4. Leverage part-time and seasonal workers


Relying only on a full-time workforce might seem convenient, but when business fluctuates—like during seasonal spikes or slower off-peak dayparts—it can drive up costs unnecessarily. 

How to fix it: Part-time and seasonal workers provide flexibility, allowing you to scale your workforce up or down based on demand. For example, you can schedule your part-time to cover lunch or dinner peaks or hire seasonal staff for the busiest holiday periods. By blending both full-time and flexible workers, you can reduce labor costs without compromising service quality during peak times.

The right technology can help.

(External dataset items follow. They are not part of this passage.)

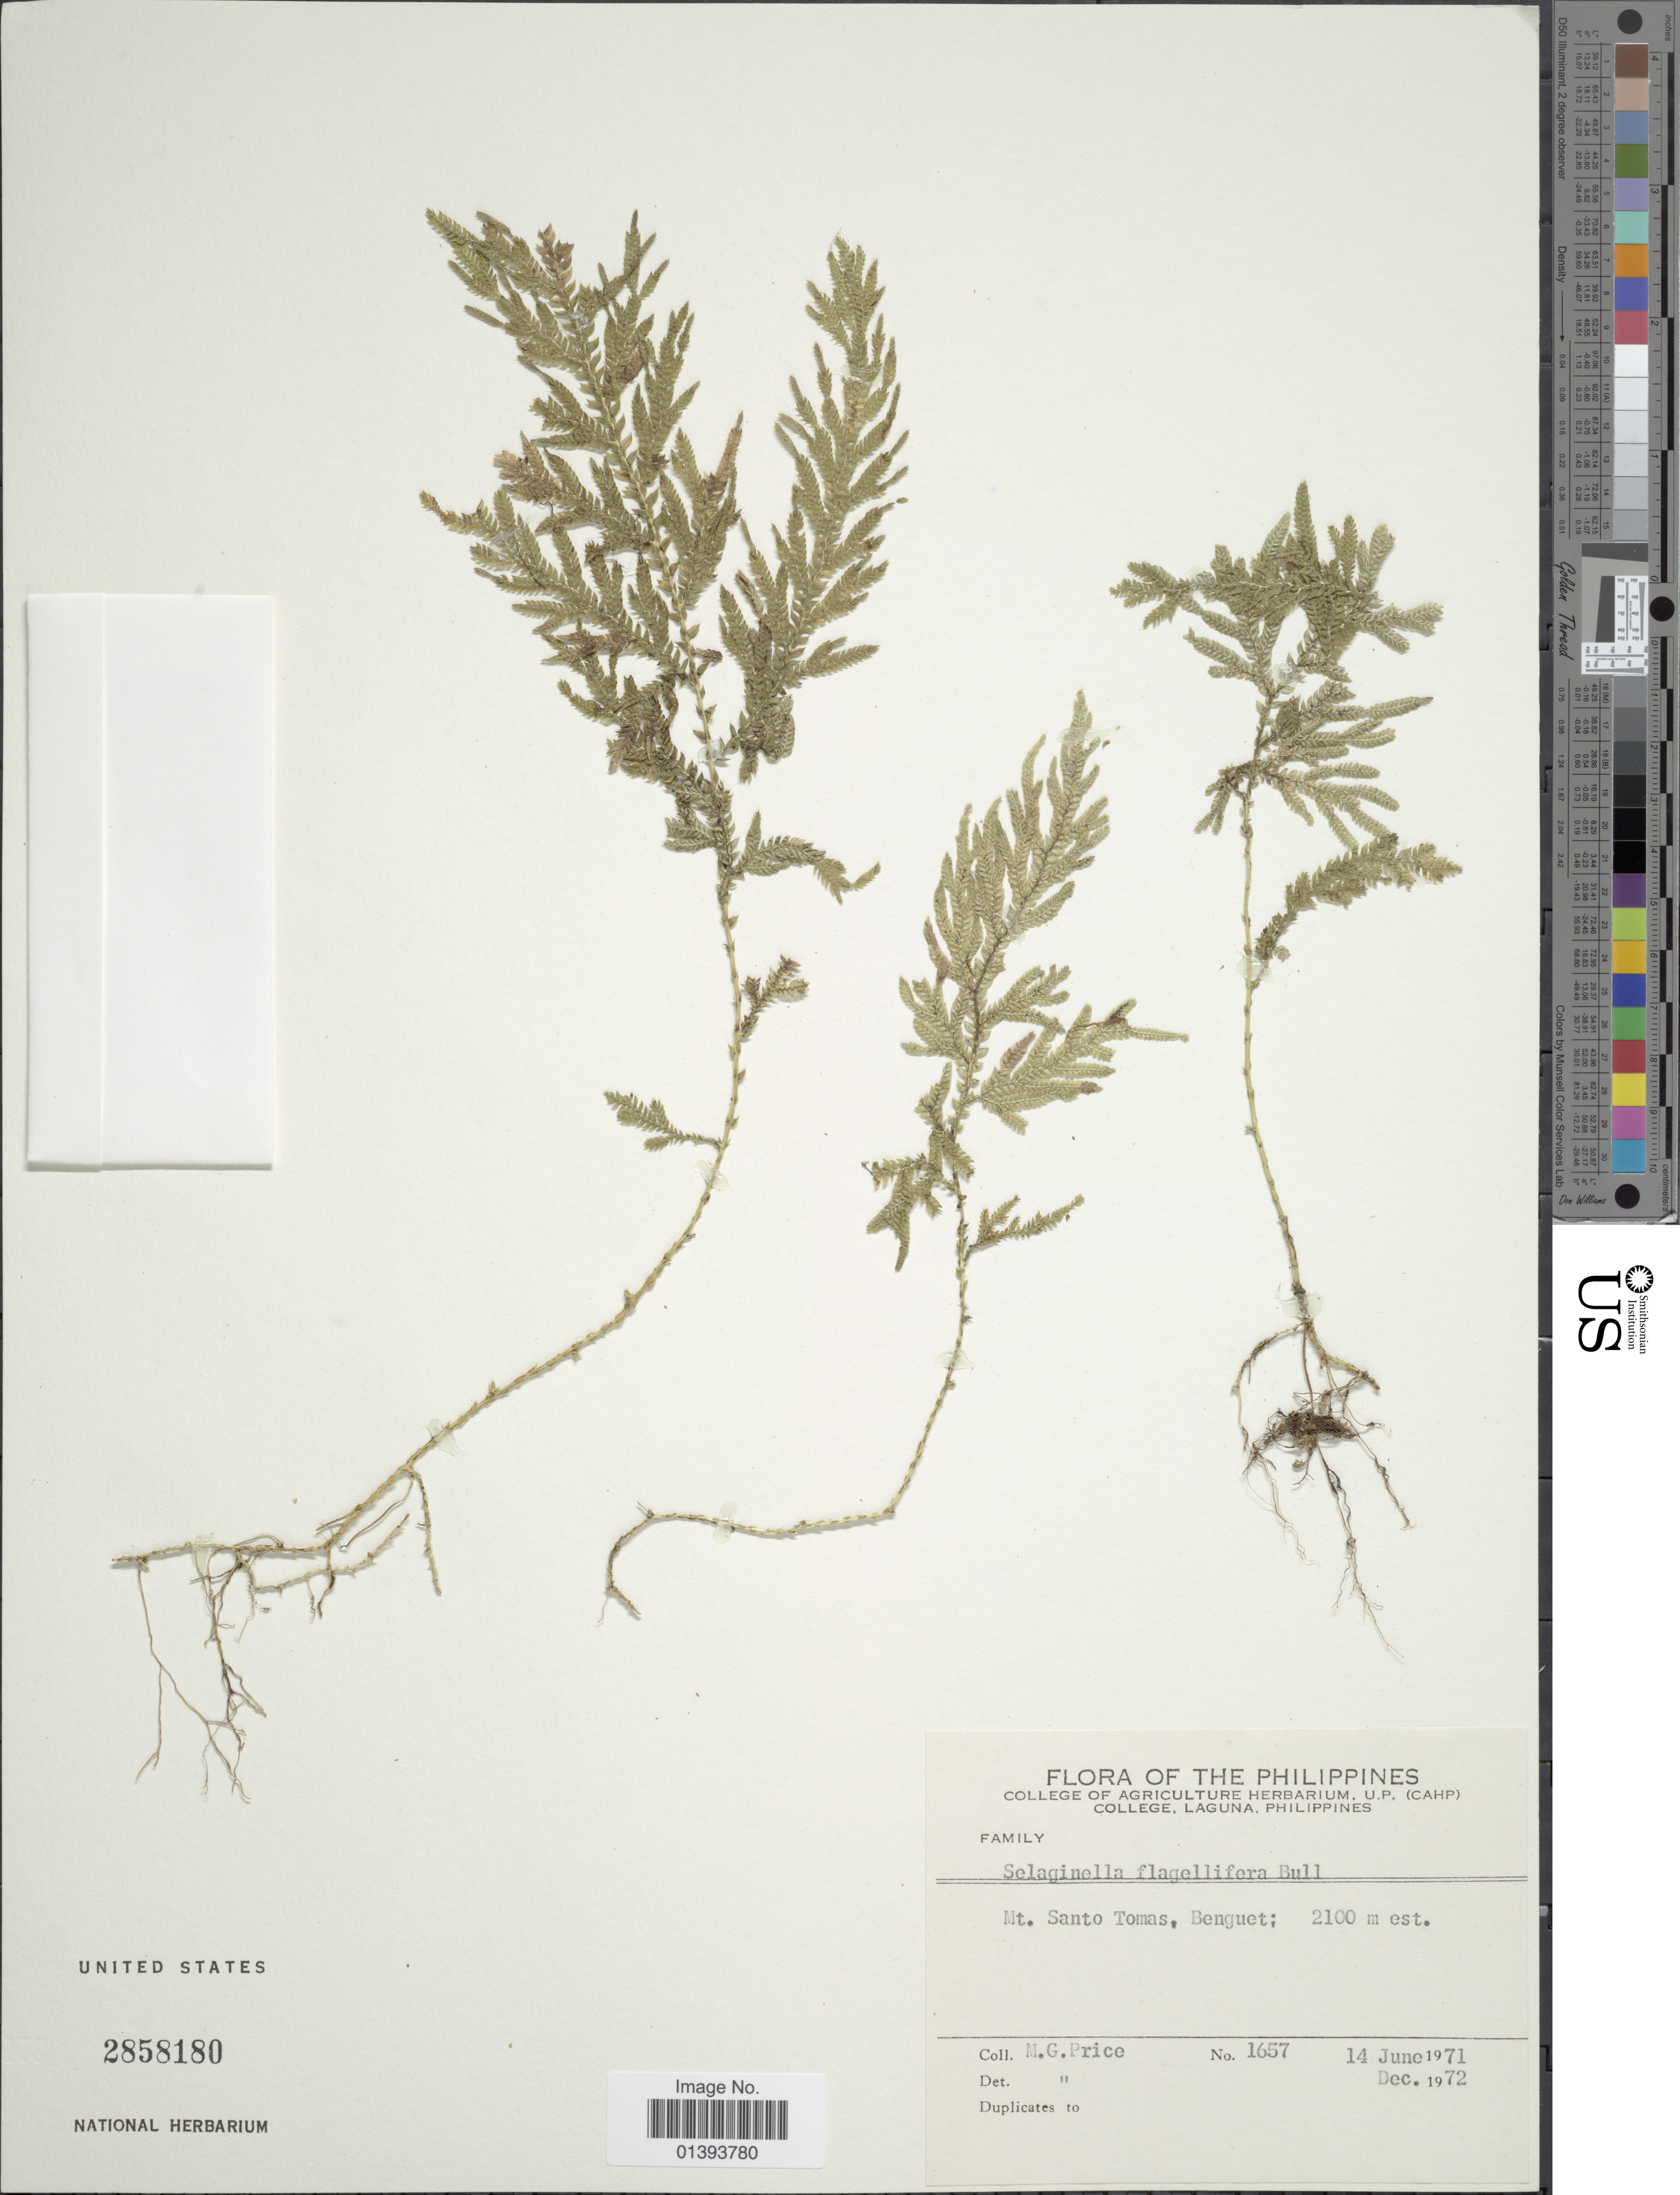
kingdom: Plantae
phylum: Tracheophyta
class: Lycopodiopsida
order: Selaginellales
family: Selaginellaceae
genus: Selaginella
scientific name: Selaginella flagellifera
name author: W. Bull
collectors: M. G. Price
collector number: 1657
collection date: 1971-06-14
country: Philippines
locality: Mt. Santo Tomas, Benguet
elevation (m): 2100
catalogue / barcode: US 2858180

With an integrated HR system, you can tag applicants or past employees who would be a good fit for part-time or seasonal work, making it easier to bring them on when you’re ready. 

5. Invest in employee retention


Turnover in the restaurant industry is high, and the cost of recruiting and training new staff can pile up.  Plus, experienced employees are more efficient, understand your workflow, and require less supervision, which boosts overall productivity. Investing in retention means you’re keeping the knowledge and skills within your business, reducing onboarding costs. Additionally, retaining staff fosters a positive workplace culture, which improves team morale and contributes to better customer service.

How to do it: To improve retention, offer employees opportunities for growth, like promotions or skill development programs. When staff see a clear path for advancement, they’re more likely to stay engaged and grow with you. A workplace culture that values its employees goes a long way to reducing turnover, cutting down on recruitment costs, and fostering a loyal, high-performing team.

6. Optimize time tracking and payroll


Tracking time for hourly workers can be a challenge—especially when employees forget to clock in or out, miss breaks, or punch in early. These seemingly small mistakes can have big consequences for your payroll. If employees are inaccurately recording their hours, you are paying out more than you should, cutting into your profits. 

And it’s not just about overpaying—fixing these mistakes is time-consuming, requiring manual adjustments and double-checking. At best, this is a distraction for your management team; at worst, it can leave you exposed to costly compliance issues, like failing to meet labor law requirements around breaks and shift lengths.

How to fix it: Automating time tracking with a system that integrates directly into your payroll is essential for preventing these errors. By using digital time clocks that sync with your payroll software, you can ensure that hours worked are accurately recorded, breaks are tracked, and compliance is maintained. Look for a system that autoflags any suspicious entries so you can more easily catch issues with clock-ins, clock-outs, and overtime. This saves you time and reduces the risk of overpayment and penalties.

Building a resilient future

While the restaurant industry is facing unprecedented challenges, there are steps you can take to make your business more resilient. By focusing on efficient workforce management—reducing overtime and penalties, avoiding overstaffing, and improving retention—you can keep labor costs under control and position your restaurant to thrive in the face of adversity.